# [Problem]
Locate the word "events" in the material, then show every line that holds it.

# [Records for this task]
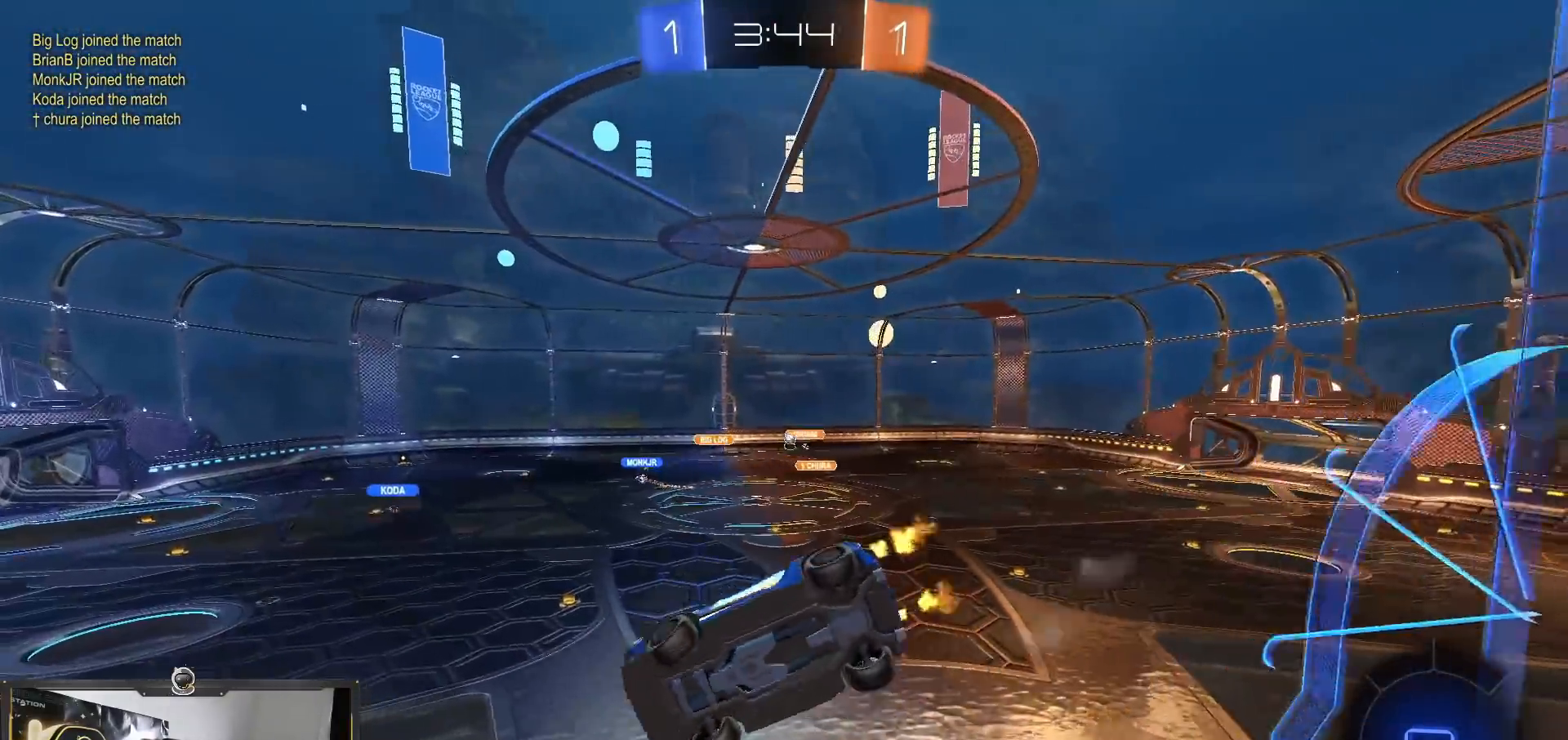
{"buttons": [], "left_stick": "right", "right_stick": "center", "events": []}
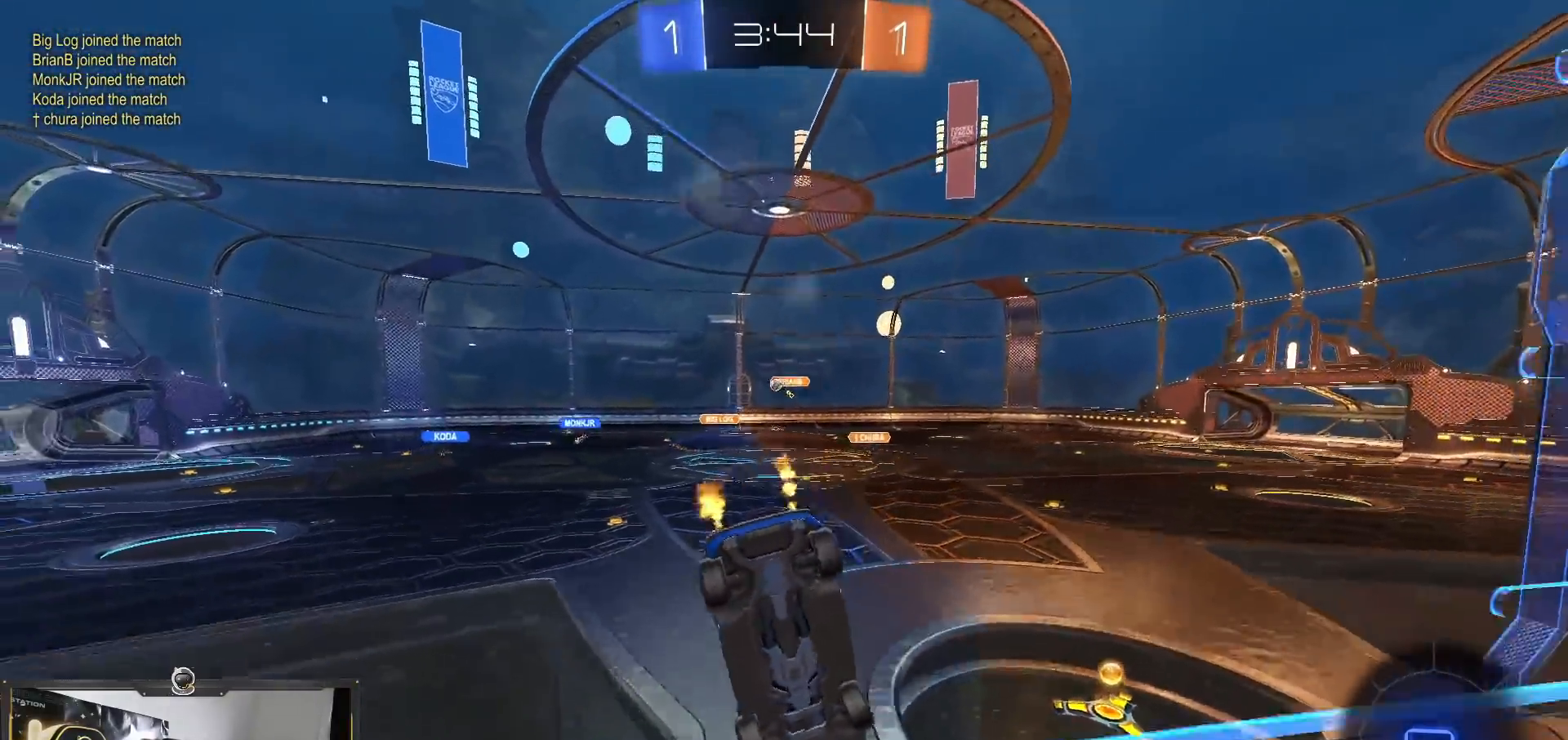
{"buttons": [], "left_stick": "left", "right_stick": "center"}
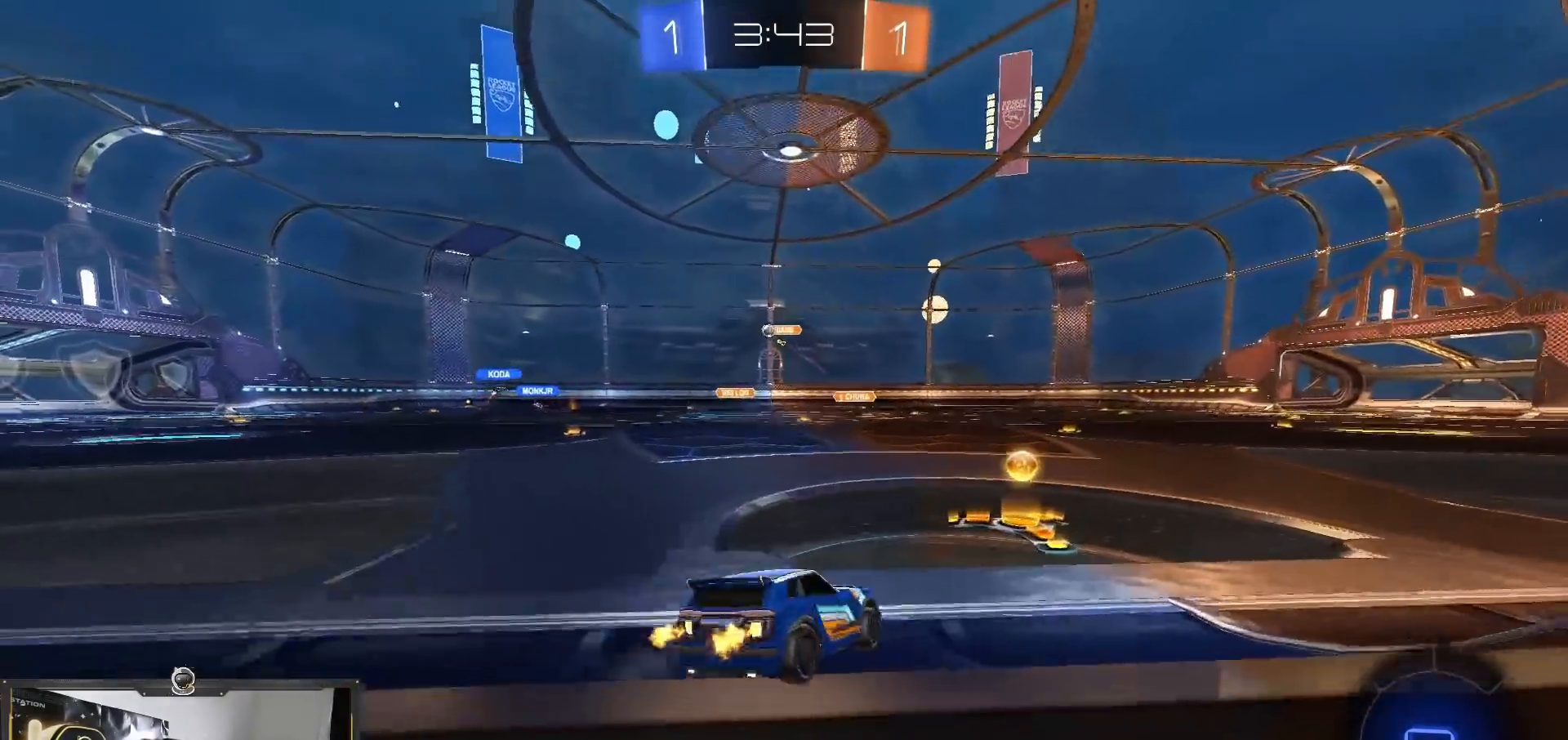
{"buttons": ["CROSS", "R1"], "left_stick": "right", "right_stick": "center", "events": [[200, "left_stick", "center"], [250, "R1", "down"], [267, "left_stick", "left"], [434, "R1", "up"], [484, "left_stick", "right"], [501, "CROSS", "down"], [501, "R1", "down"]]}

--

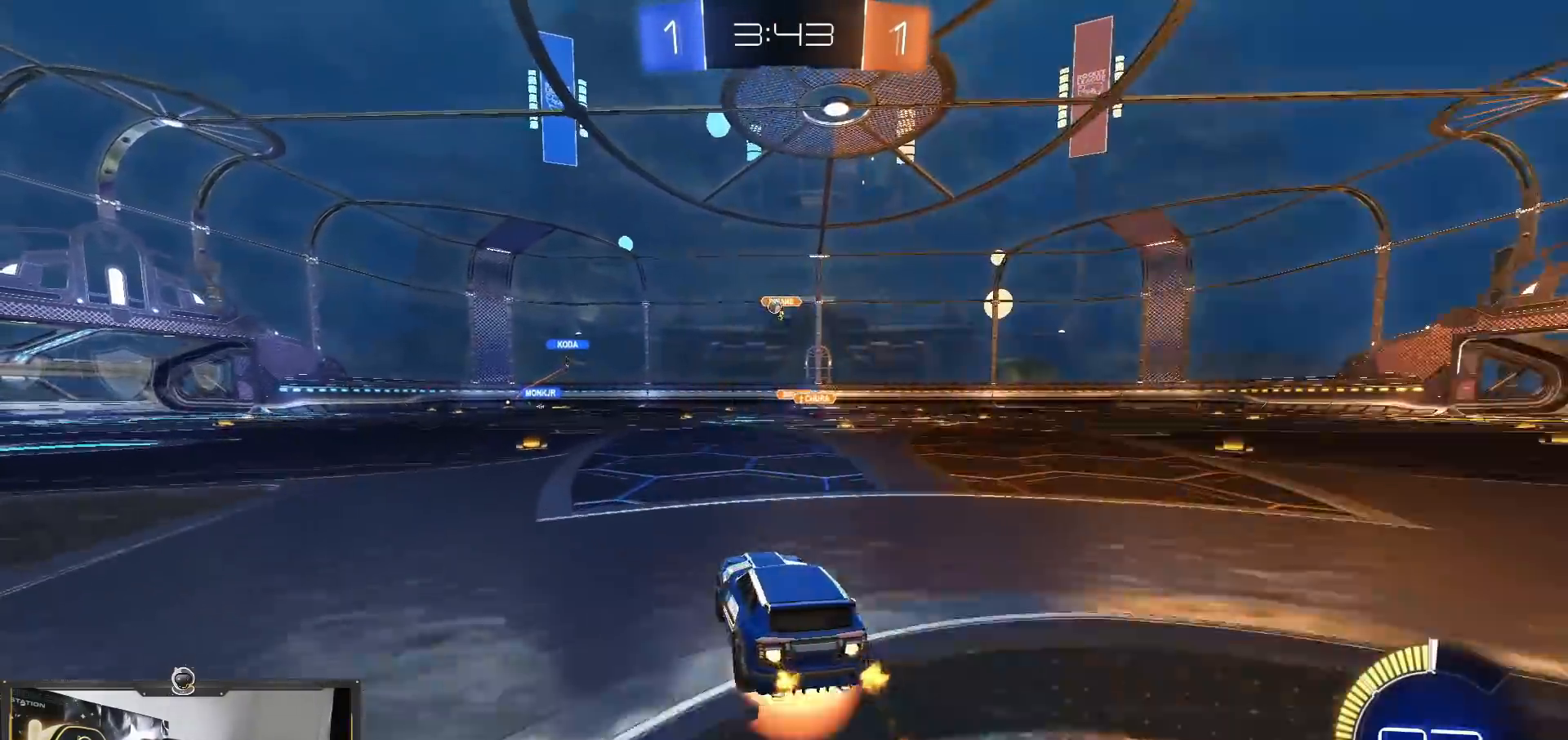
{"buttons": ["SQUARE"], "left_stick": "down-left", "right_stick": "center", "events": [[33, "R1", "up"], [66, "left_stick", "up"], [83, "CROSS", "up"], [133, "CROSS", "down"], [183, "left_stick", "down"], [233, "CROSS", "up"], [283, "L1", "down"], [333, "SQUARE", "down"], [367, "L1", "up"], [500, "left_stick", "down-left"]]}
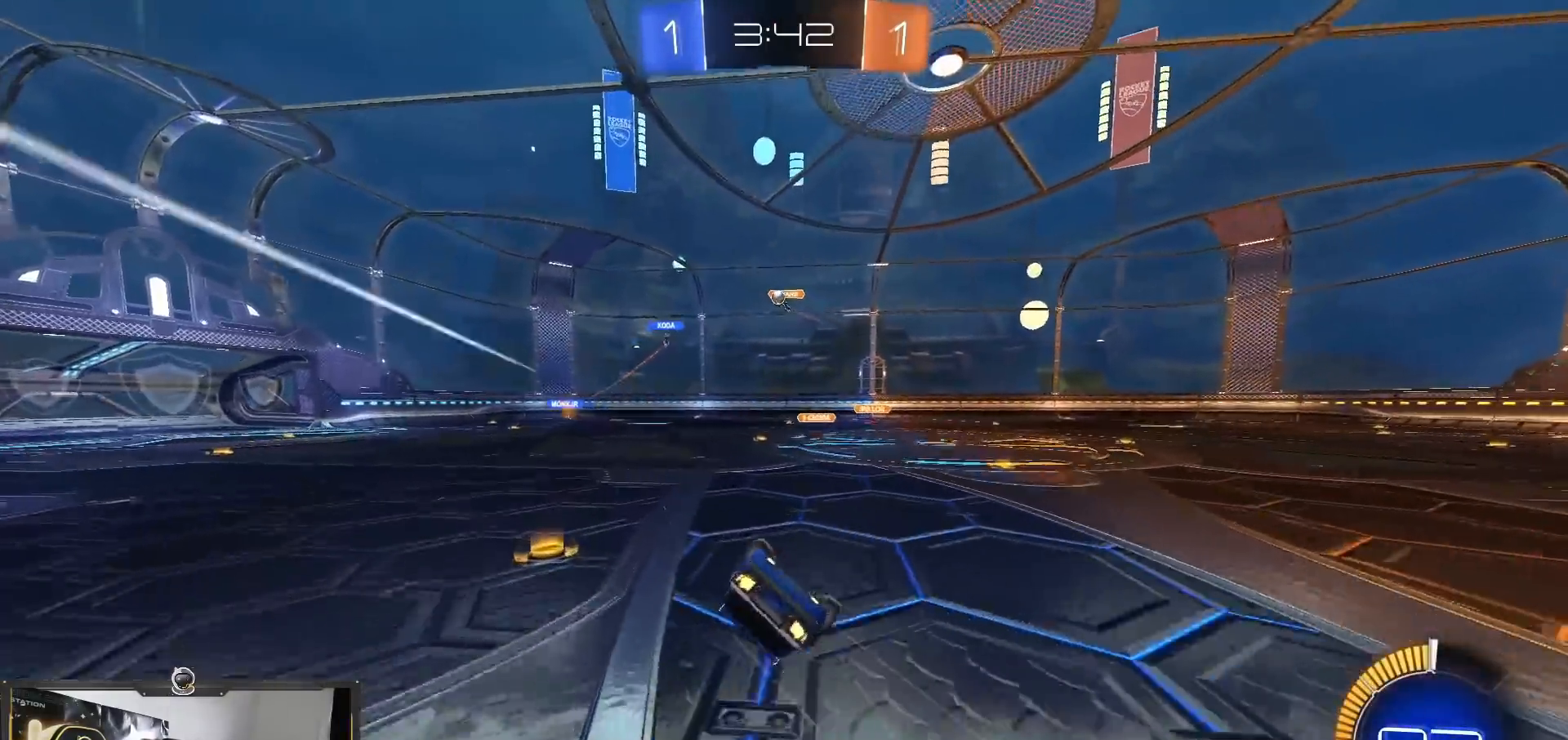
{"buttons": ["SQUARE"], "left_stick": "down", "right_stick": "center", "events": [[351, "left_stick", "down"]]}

---

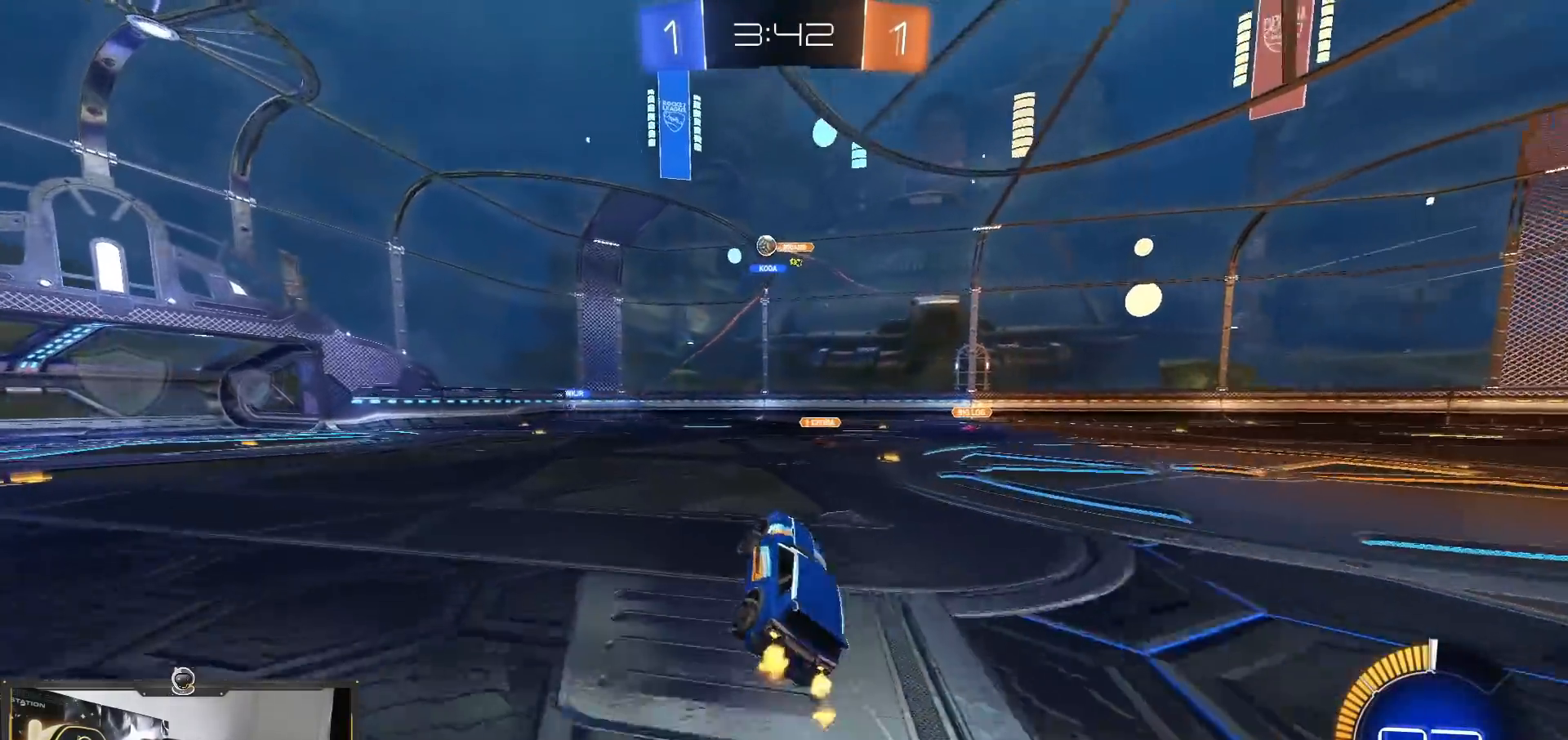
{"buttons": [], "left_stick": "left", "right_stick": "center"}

# [Exercise response]
{"buttons": [], "left_stick": "right", "right_stick": "center", "events": []}
{"buttons": ["CROSS", "R1"], "left_stick": "right", "right_stick": "center", "events": [[200, "left_stick", "center"], [250, "R1", "down"], [267, "left_stick", "left"], [434, "R1", "up"], [484, "left_stick", "right"], [501, "CROSS", "down"], [501, "R1", "down"]]}
{"buttons": ["SQUARE"], "left_stick": "down-left", "right_stick": "center", "events": [[33, "R1", "up"], [66, "left_stick", "up"], [83, "CROSS", "up"], [133, "CROSS", "down"], [183, "left_stick", "down"], [233, "CROSS", "up"], [283, "L1", "down"], [333, "SQUARE", "down"], [367, "L1", "up"], [500, "left_stick", "down-left"]]}
{"buttons": ["SQUARE"], "left_stick": "down", "right_stick": "center", "events": [[351, "left_stick", "down"]]}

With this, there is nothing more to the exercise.